=== Section Start ===

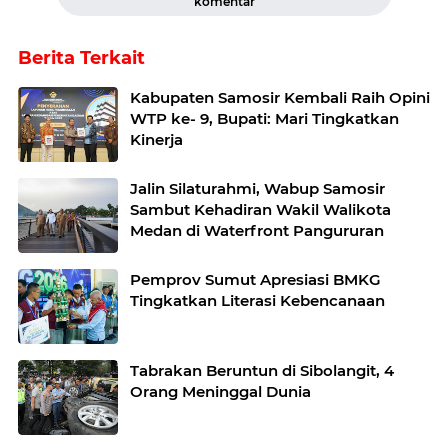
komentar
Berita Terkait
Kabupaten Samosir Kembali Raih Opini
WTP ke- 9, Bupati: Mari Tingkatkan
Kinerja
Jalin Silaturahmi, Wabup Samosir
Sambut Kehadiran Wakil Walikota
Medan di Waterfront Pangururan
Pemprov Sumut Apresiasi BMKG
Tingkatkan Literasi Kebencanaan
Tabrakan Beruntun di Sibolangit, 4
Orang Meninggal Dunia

=== Section End ===
=== Section Start ===

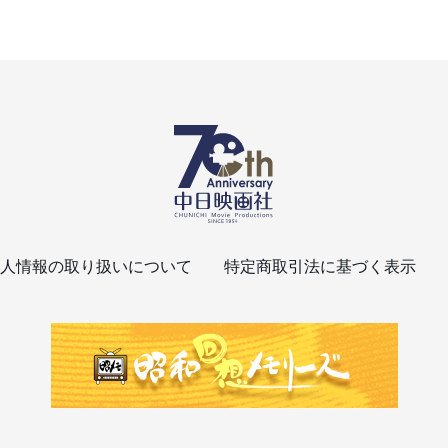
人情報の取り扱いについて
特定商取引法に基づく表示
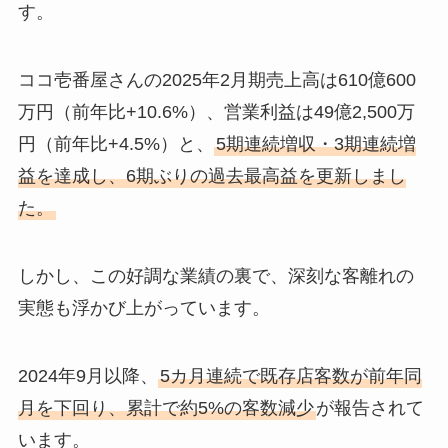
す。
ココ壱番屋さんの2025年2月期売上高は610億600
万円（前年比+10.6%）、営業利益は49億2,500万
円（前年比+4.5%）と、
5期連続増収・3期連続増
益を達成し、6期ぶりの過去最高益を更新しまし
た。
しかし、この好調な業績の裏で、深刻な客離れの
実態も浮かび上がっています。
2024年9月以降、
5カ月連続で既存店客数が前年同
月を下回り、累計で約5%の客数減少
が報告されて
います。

=== Section End ===
=== Section Start ===

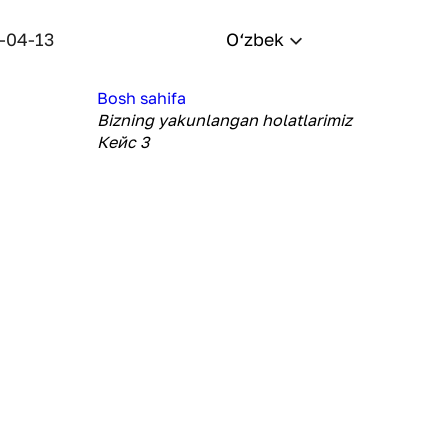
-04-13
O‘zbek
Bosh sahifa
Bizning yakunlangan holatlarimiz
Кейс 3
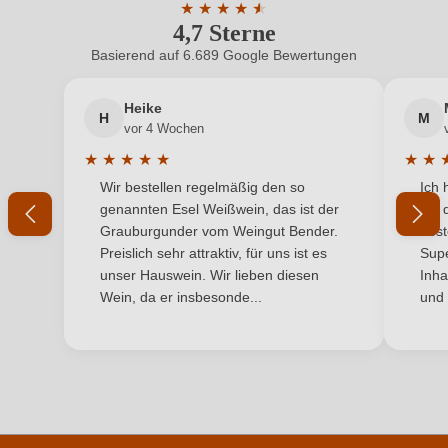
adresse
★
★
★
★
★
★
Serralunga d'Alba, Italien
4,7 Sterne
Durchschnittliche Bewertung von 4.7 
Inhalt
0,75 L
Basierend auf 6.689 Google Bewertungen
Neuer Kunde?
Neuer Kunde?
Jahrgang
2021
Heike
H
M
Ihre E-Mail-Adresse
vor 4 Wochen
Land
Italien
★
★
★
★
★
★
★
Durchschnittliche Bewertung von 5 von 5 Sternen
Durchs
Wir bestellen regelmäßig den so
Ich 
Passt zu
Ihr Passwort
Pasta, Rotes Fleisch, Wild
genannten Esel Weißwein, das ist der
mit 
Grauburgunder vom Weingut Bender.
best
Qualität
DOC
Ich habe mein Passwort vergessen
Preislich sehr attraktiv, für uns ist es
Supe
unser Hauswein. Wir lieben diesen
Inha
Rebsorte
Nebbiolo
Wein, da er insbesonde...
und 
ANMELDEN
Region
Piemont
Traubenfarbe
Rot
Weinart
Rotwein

=== Section End ===

— WORK REQUIRED —
Wherever the string "Durchschnittliche" appears in the data above, report the whole line.

— WORKED SOLUTION —
Durchschnittliche Bewertung von 4.7 
Durchschnittliche Bewertung von 5 von 5 Sternen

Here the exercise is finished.